Pan – Viaggio sull’isola che non c’è: recensione film

LA RIVISITAZIONE “SPETTACOLARE” DI JOE WRIGHT MANCA DI MAGIA

GENERE: fantastico

DURATA: 111 minuti

USCITA IN SALA: 12 Novembre 2015

VOTO: 2 su 5

Pan_posterIl romanzo di J.M. Barrie, pubblicato per la prima volta nel lontano 1902, ha ispirato svariate trasposizioni, in altrettanti differenti campi artistici: teatro, musical, animazione e in larga scala, ovviamente, il cinema. Dall’iconico e hollywoodiano Hook di Steven Spielberg alla “vera storia” dietro le quinte del libro, col Neverland di Marc Foster, dalla trasposizione “fedele” del Peter Pan di P.J. Hogan fino a quella “rivoluzionata” e maligna vista nello show ABC Once Upon a Time. La storia del “bambino che non voleva crescere” è, esattamente al contrario dell’asfissiante tic tac imposto dal celebre “coccodrillo”, senza tempo, leggendaria, ma che in fondo in pochi hanno davvero compreso. Come spesso succede in questi casi, alla fine della fiera, ci si chiede se c’era davvero bisogno di questo Pan – Viaggio sull’isola che non c’è, ma la macchina del cinema (e hollywoodiana) naturalmente non si ferma mai, lasciando a noi il compito di tirare amaramente le somme.

Dati mostrati:
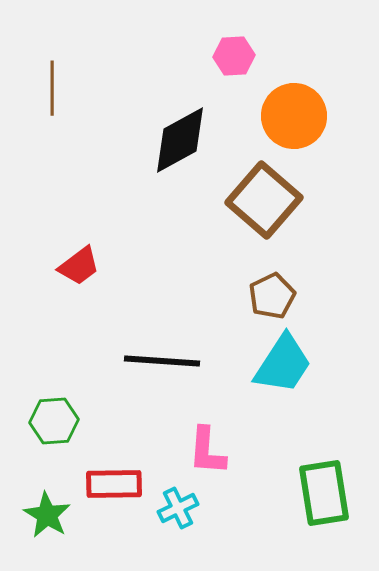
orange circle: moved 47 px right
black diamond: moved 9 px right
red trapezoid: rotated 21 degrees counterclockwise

Cosa si chiede:
Prosegui la recensione del film Pan riprendendo subito dopo l'ultima frase riportata. Per svolgere il compito i dati non servono.

Risposta:
Il film diretto da Joe Wright e scritto da Jason Fuchs si prefigge di raccontare una sorta di “storia delle origini”, inventata, di Peter Pan, di Capitan Uncino e di come si arriva all’Isola che non c’è così come l’immaginario popolare la conosce. Personaggio chiave è lo spietato pirata Barbanera, che rapisce piccoli orfani per portarli, con la propria nave volante, proprio sull’Isola, da lui dominata. Tutto cambia quando, tra quei bambini, si troverà proprio Peter, abbandonato misteriosamente quando era in fasce. Dopo aver fatto la conoscenza del disilluso Uncino, il ragazzo muoverà la ribellione contro la tirannia di Barbanera, aiutato dagli indiani di Giglio Tigrato, portando a compimento un’antica profezia che lo riguarda.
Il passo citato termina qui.